**Task statement**: Count the lines in the records below that contain the string "series", treating uppercase and lowercase as different. Reply with the number alone.

◇ ◇ ◇ ◇ ◇

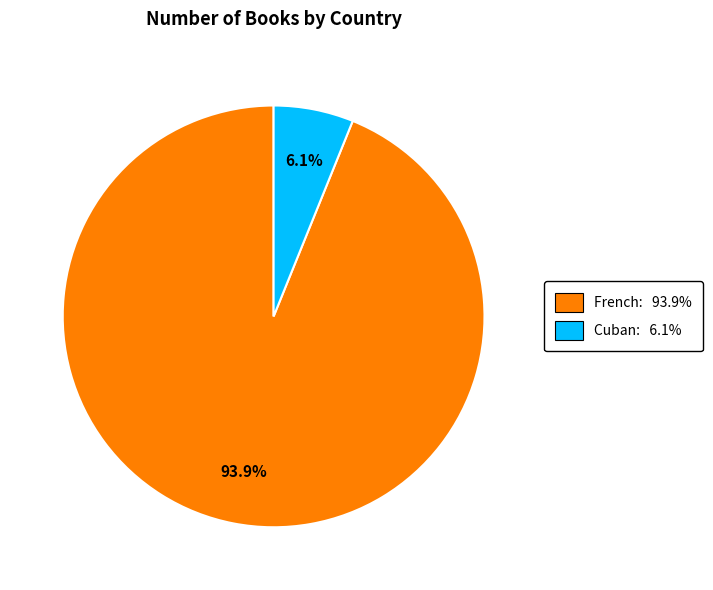

Does any single category account for the majority?

Yes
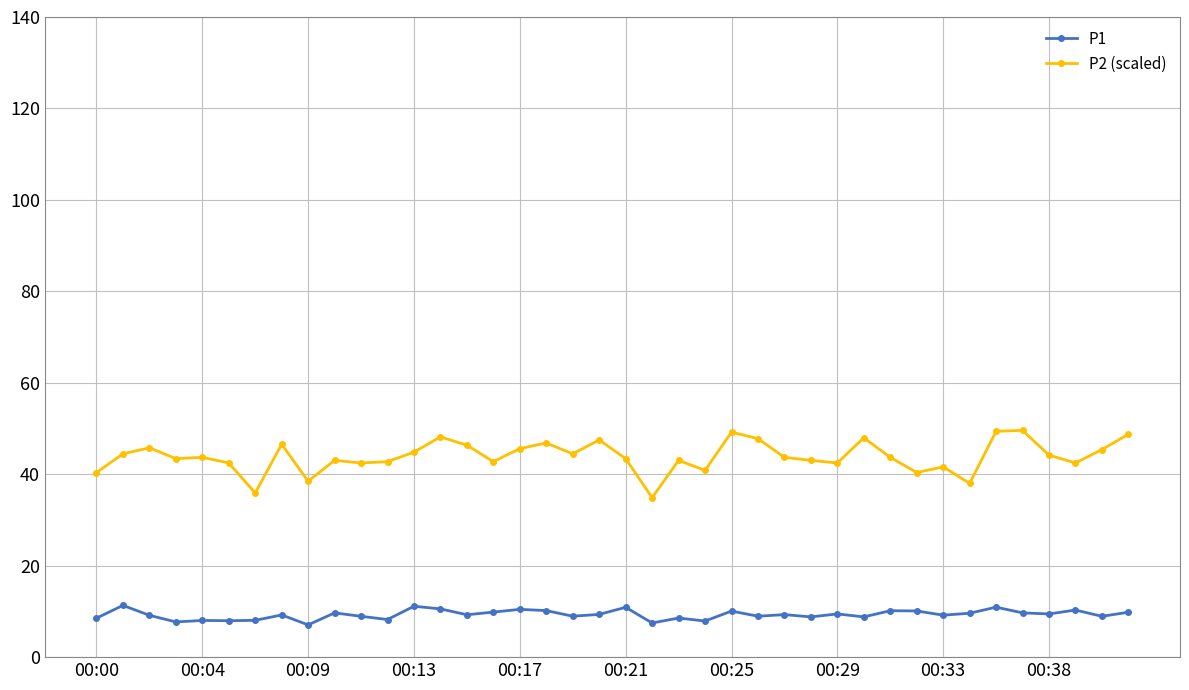

At how many categories does at least one series exceed 31?

40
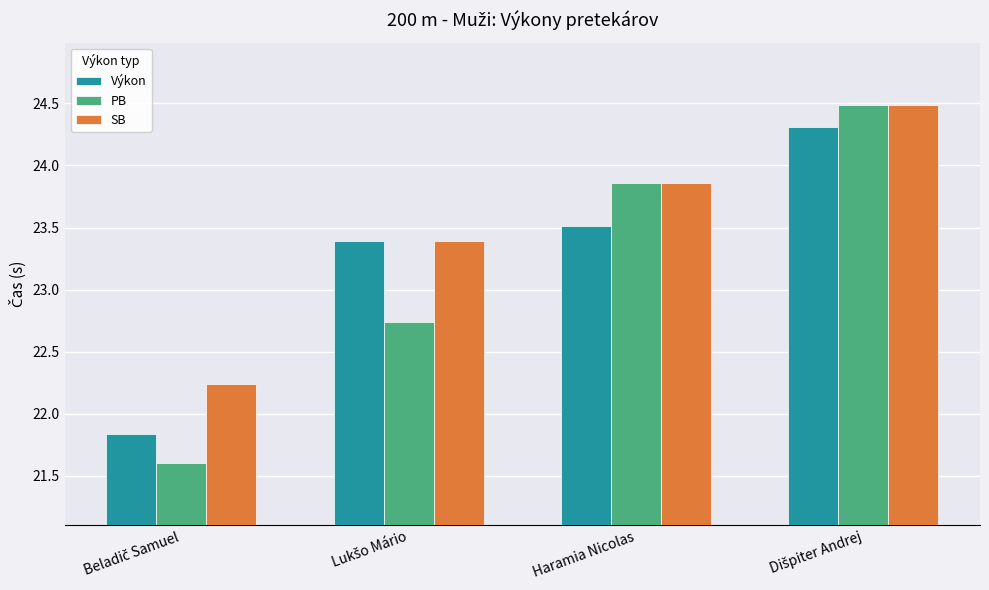

The Výkon series shows 23.5 at Haramia Nicolas. True or false?

True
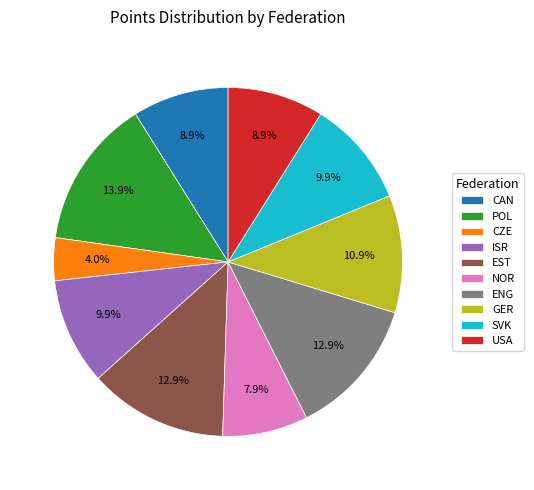

Is it true that USA is 9% of the pie?

True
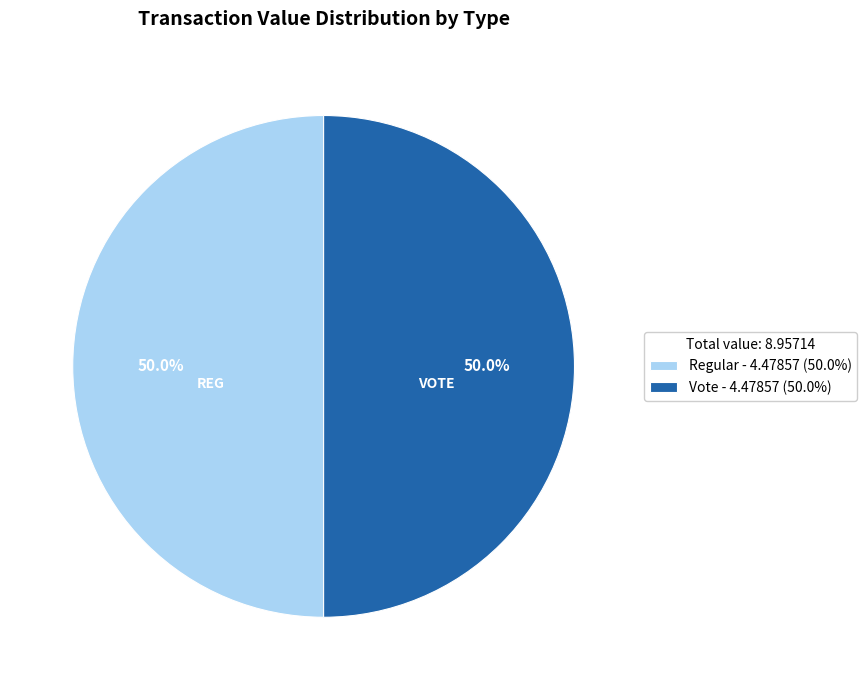

To the nearest percent, what is the average slice percentage?

50%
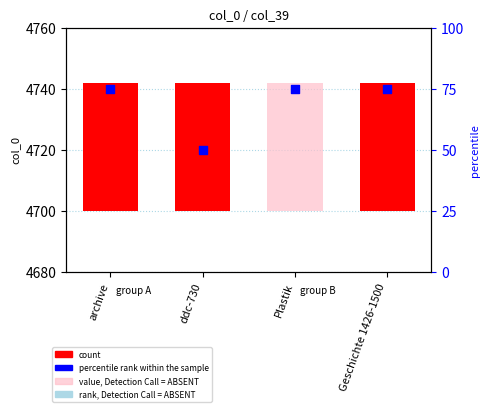

What is the ratio of the value at Plastik to the value at Geschichte 1426-1500?

1.0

◇ ◇ ◇ ◇ ◇

**Your solution**: 2